NSPredicate enables a similar sort of filtering on any collection of objects using KVO, although I think LINQ’s syntax is better. That gets you the querying part, and the upside is that it doesn’t really matter where the data came from. Just make sure your objects are KVO-compliant, and use the standard collection types.

For the loading part, you need some sort of serialization. Apple provides serialization for plists and JSON, but in general has very little to no XML support baked into Foundation. You’d be looking for a third party serialization framework if you want XML in this case. Or just use JSON.

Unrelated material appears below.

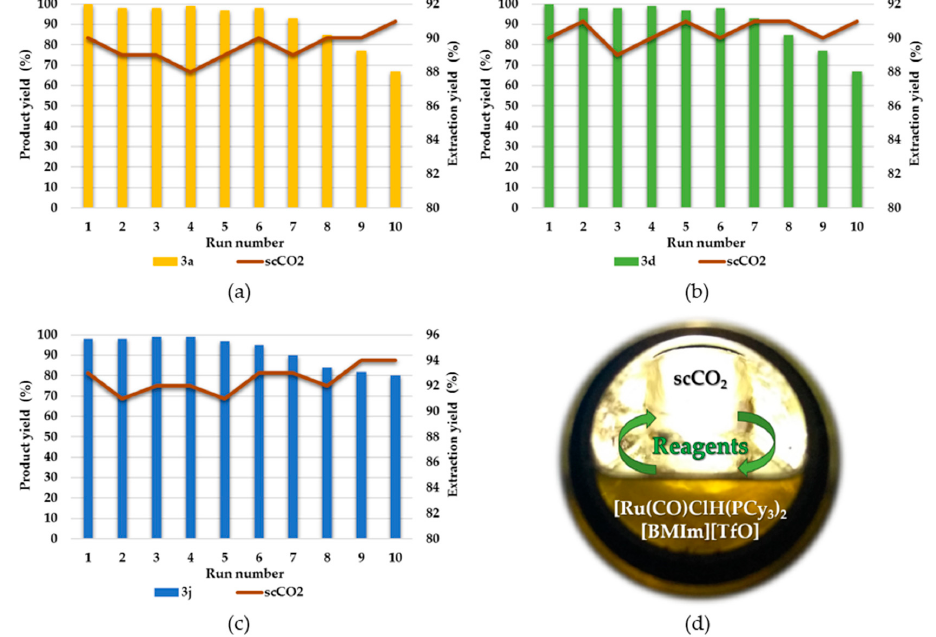
Figure 3. Repetitive batch borylative coupling of 1 with 2a ( a ), 2d ( b ) and 2j ( c ) in [Ru(CO)Cl(H)(PCy 3 ) 2 ]@[BMIm][OTf]/scCO 2 biphasic solvent systems under optimized reaction ([Ru-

EDIT: And if we are talking about Swift, then you have similar tools baked into the runtime for standard collections that more closely aligns with LINQ’s syntax for in-memory objects. You still need to use some form of serialization like above.

Really, LINQ’s strength is that it can also query against something like SQL with the same syntax, allowing you to query data that isn’t in memory. While with NSPredicate, it only works that way with CoreData. I suppose with a proper SQL back end on CoreData, you could do it though, but you are looking at a 3rd party bit of code for that. The real thing that bothers me about LINQ is that they introduced yet another way to parse XML to enable it rather than extending one of the two existing ways .NET already had by making their collections complaint. Forcing you into either the new or old way of dealing with XML rather than making it easy to do both.